▶ What the task requires: Would you return, word for word, the lines of the data below from the line with "ring tip: (38, 166)" through the line with "middle tip: (118, 157)", and no others?

▶ Extracted material:
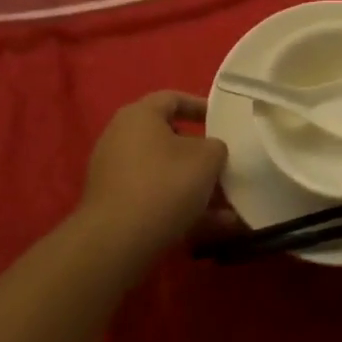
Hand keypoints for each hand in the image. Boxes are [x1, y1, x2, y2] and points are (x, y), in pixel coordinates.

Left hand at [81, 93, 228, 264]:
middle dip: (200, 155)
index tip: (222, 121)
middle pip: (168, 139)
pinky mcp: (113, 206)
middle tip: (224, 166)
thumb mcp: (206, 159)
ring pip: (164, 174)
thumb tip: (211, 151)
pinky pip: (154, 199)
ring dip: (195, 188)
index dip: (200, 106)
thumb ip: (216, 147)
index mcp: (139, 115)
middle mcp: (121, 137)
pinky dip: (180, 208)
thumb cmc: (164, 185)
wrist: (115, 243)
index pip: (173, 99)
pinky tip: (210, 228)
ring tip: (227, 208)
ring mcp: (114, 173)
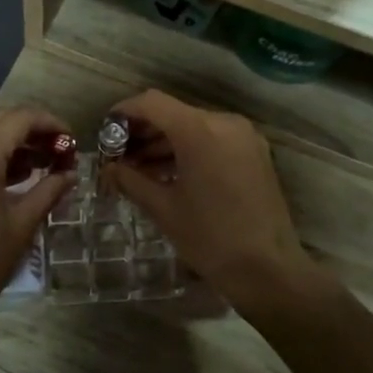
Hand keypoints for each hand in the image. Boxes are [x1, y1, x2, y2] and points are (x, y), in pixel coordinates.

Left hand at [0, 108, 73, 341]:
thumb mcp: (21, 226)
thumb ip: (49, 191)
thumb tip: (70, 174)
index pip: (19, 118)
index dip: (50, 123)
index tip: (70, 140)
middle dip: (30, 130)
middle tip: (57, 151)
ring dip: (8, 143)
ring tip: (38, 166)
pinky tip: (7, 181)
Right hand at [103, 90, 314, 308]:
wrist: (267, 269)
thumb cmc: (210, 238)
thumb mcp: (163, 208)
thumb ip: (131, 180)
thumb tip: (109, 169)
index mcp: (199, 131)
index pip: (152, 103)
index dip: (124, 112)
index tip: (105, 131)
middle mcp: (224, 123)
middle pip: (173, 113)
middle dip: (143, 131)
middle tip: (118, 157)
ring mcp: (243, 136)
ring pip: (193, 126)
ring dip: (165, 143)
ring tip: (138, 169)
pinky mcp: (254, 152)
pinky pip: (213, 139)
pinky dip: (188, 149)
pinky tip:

--

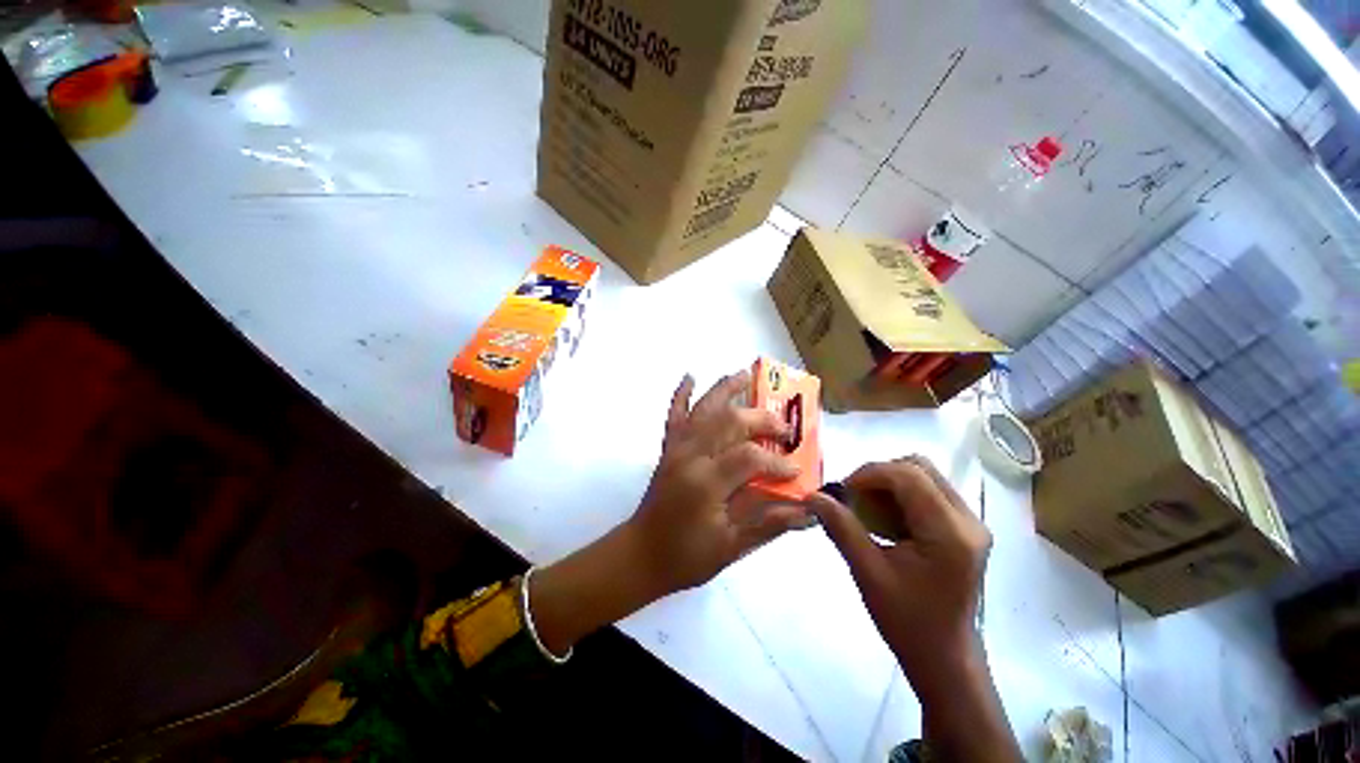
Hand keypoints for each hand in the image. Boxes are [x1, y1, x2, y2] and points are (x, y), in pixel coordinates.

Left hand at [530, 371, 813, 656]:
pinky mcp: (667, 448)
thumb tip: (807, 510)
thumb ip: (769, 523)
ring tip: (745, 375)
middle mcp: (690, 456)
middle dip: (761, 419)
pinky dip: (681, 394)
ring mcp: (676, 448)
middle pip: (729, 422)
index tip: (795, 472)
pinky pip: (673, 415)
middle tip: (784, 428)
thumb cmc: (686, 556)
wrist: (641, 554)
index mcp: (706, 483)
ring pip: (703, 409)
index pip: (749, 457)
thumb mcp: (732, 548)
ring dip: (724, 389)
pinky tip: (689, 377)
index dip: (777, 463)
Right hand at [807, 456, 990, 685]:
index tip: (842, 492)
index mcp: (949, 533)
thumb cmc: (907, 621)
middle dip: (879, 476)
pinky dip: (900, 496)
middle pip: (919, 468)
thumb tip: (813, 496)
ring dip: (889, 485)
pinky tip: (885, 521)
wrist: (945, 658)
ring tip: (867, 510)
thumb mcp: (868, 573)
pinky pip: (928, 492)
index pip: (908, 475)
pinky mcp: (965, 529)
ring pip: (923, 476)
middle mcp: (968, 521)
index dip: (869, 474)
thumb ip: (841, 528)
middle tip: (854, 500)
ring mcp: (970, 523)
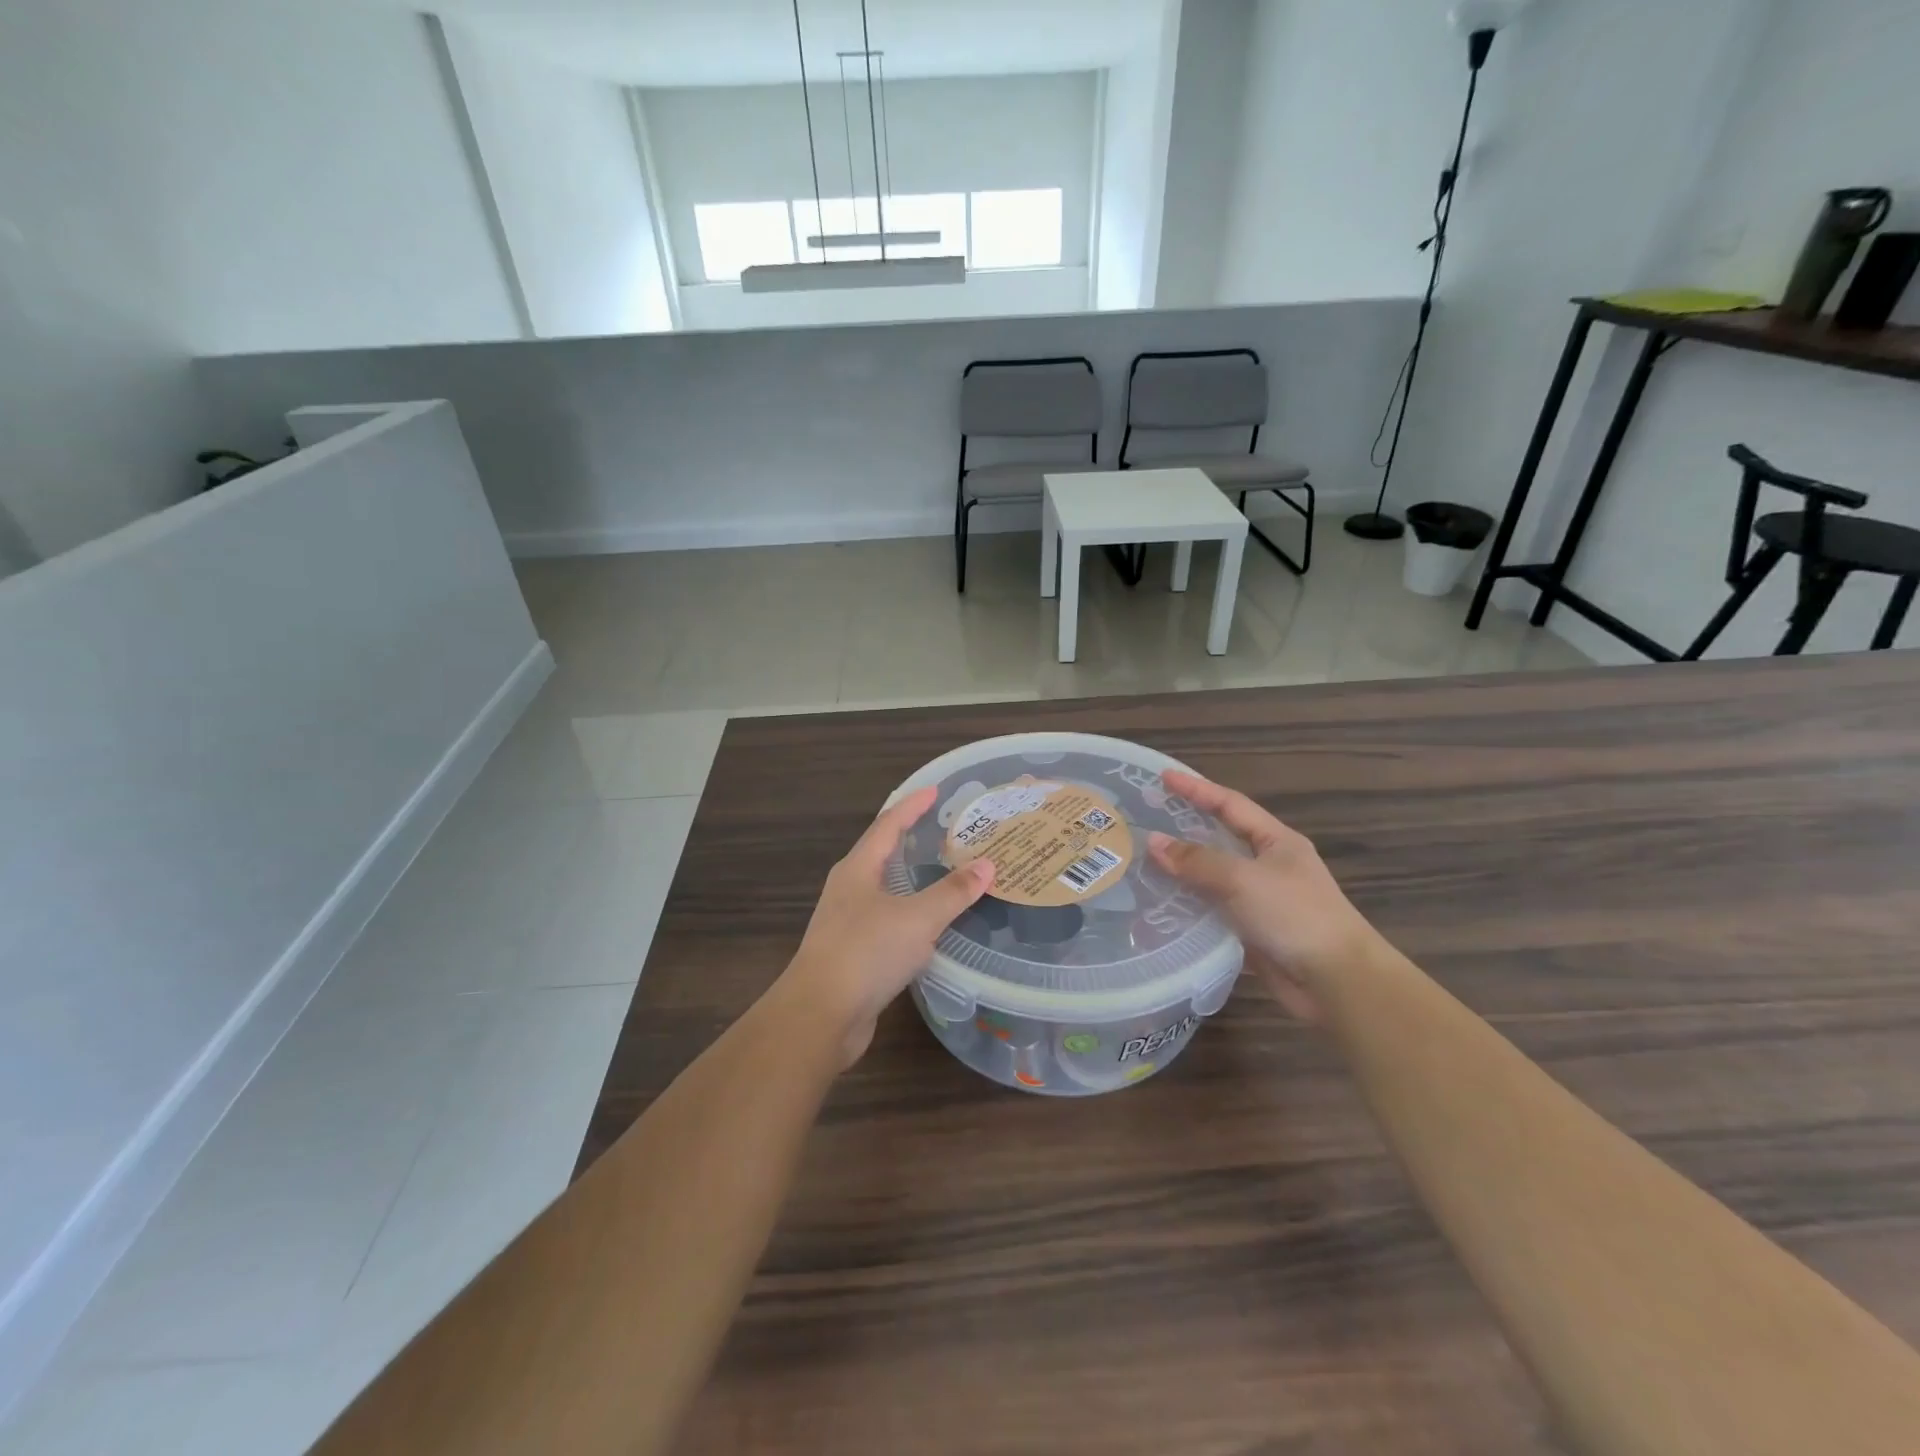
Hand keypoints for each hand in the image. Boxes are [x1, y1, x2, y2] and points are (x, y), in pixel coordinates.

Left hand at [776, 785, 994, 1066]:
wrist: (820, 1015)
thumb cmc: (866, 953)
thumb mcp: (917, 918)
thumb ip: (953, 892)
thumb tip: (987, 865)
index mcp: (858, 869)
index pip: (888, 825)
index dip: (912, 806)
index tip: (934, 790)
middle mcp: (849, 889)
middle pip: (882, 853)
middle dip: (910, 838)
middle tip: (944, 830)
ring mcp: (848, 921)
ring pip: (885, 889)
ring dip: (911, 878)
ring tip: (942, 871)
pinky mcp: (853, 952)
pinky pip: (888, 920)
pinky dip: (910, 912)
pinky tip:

▶ Answer to this exercise:
ring tip: (38, 166)
pinky tip: (7, 181)
Right hand at [103, 90, 314, 308]:
wrist: (267, 269)
thumb cmc: (210, 238)
thumb mcp: (163, 208)
thumb ip: (131, 180)
thumb tip: (109, 169)
index mcp: (199, 131)
index pip: (152, 103)
index dip: (124, 112)
index tip: (105, 131)
middle mcp: (224, 123)
middle pip: (173, 113)
middle dip: (143, 131)
middle tip: (118, 157)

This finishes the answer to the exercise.